[Source material]
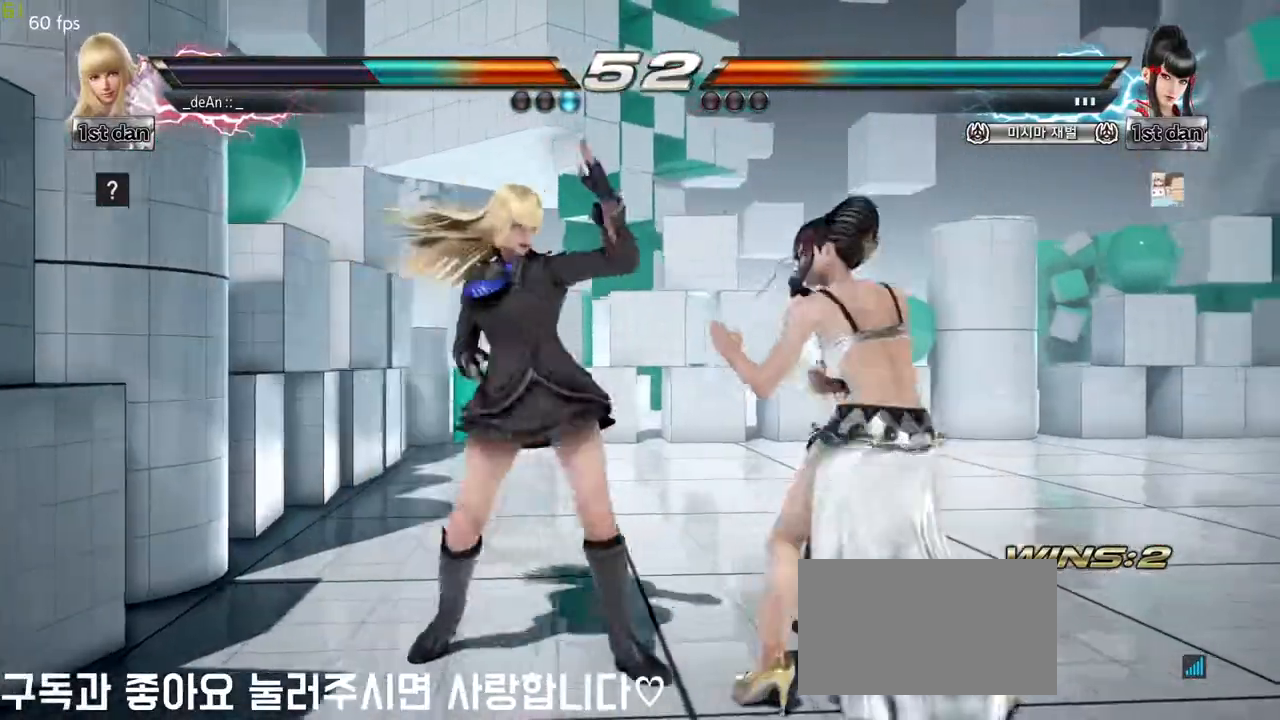
{"buttons": ["CIRCLE"], "left_stick": "center", "events": [[300, "TRIANGLE", "down"], [433, "CIRCLE", "down"], [467, "TRIANGLE", "up"]]}
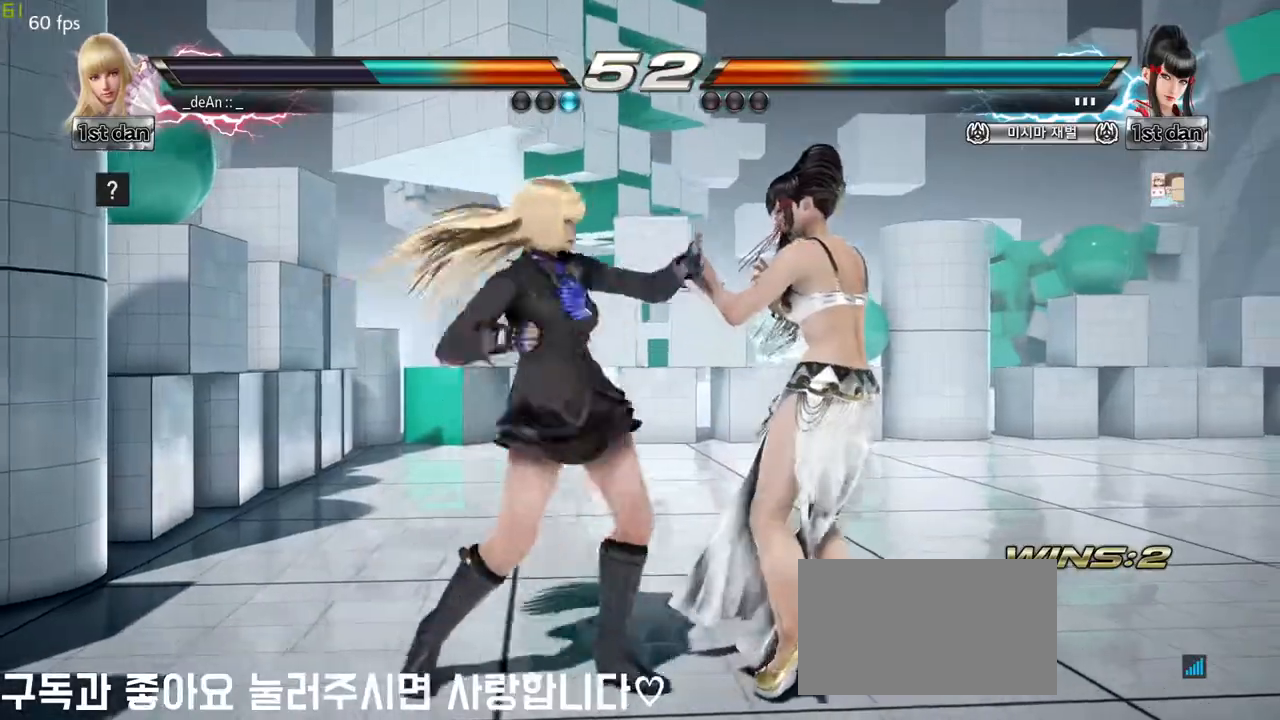
{"buttons": [], "left_stick": "center", "events": [[17, "CIRCLE", "up"], [217, "CIRCLE", "down"], [300, "CIRCLE", "up"], [367, "CIRCLE", "down"], [467, "CIRCLE", "up"]]}
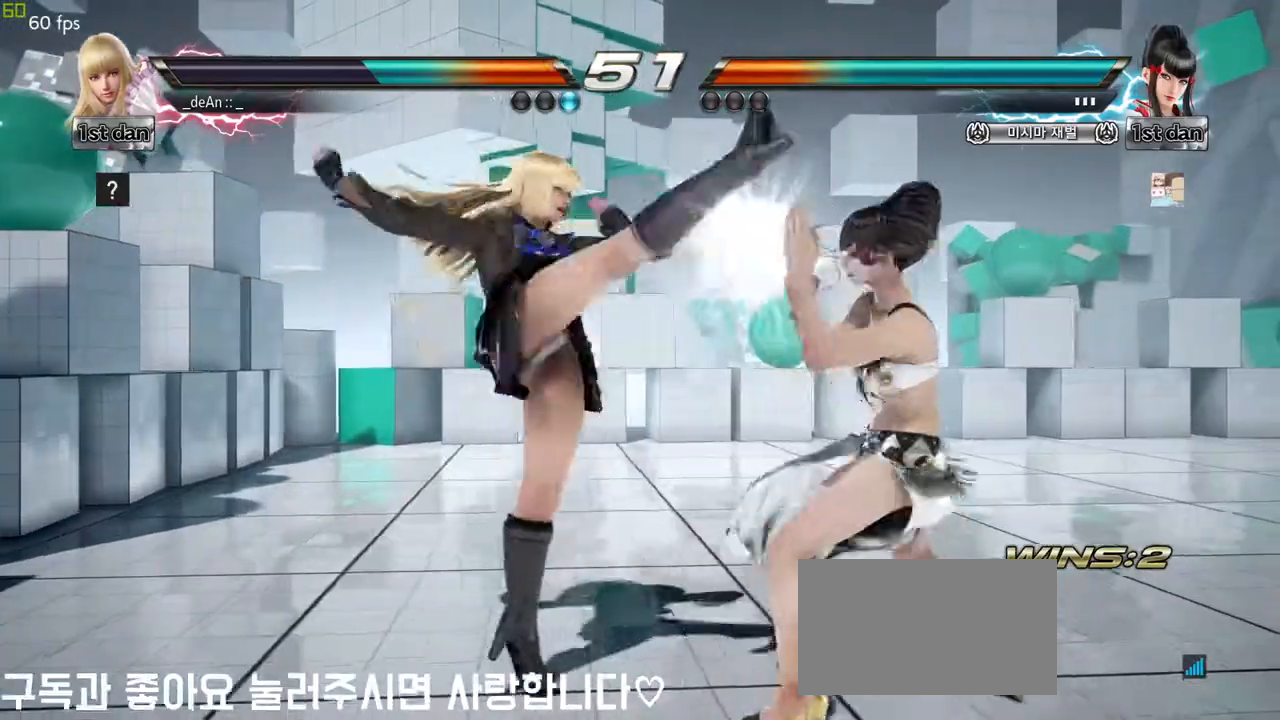
{"buttons": [], "left_stick": "left", "events": [[183, "left_stick", "left"]]}
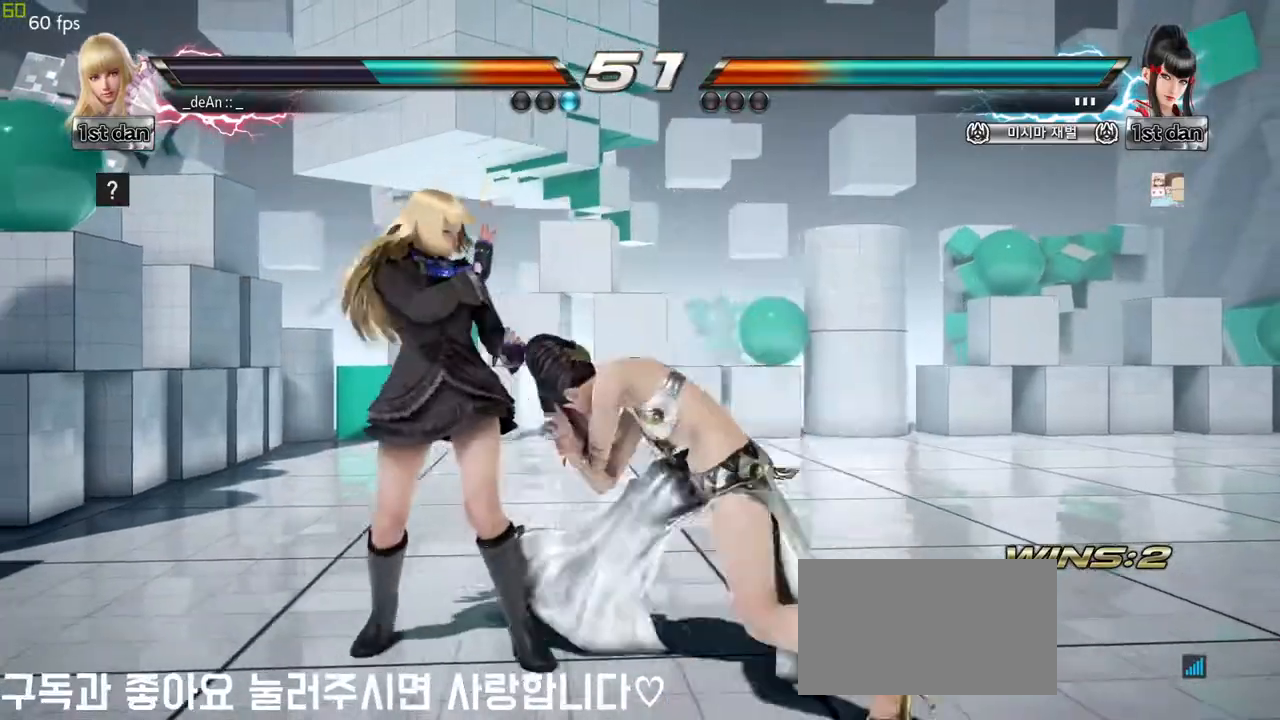
{"buttons": [], "left_stick": "down-left", "events": [[383, "left_stick", "down-left"], [400, "CIRCLE", "down"], [400, "CROSS", "down"], [450, "CIRCLE", "up"], [450, "CROSS", "up"]]}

[What the exercise asks] Print the data again word for word, pictures excluded.

[Result of the exercise]
{"buttons": ["CIRCLE"], "left_stick": "center", "events": [[300, "TRIANGLE", "down"], [433, "CIRCLE", "down"], [467, "TRIANGLE", "up"]]}
{"buttons": [], "left_stick": "center", "events": [[17, "CIRCLE", "up"], [217, "CIRCLE", "down"], [300, "CIRCLE", "up"], [367, "CIRCLE", "down"], [467, "CIRCLE", "up"]]}
{"buttons": [], "left_stick": "left", "events": [[183, "left_stick", "left"]]}
{"buttons": [], "left_stick": "down-left", "events": [[383, "left_stick", "down-left"], [400, "CIRCLE", "down"], [400, "CROSS", "down"], [450, "CIRCLE", "up"], [450, "CROSS", "up"]]}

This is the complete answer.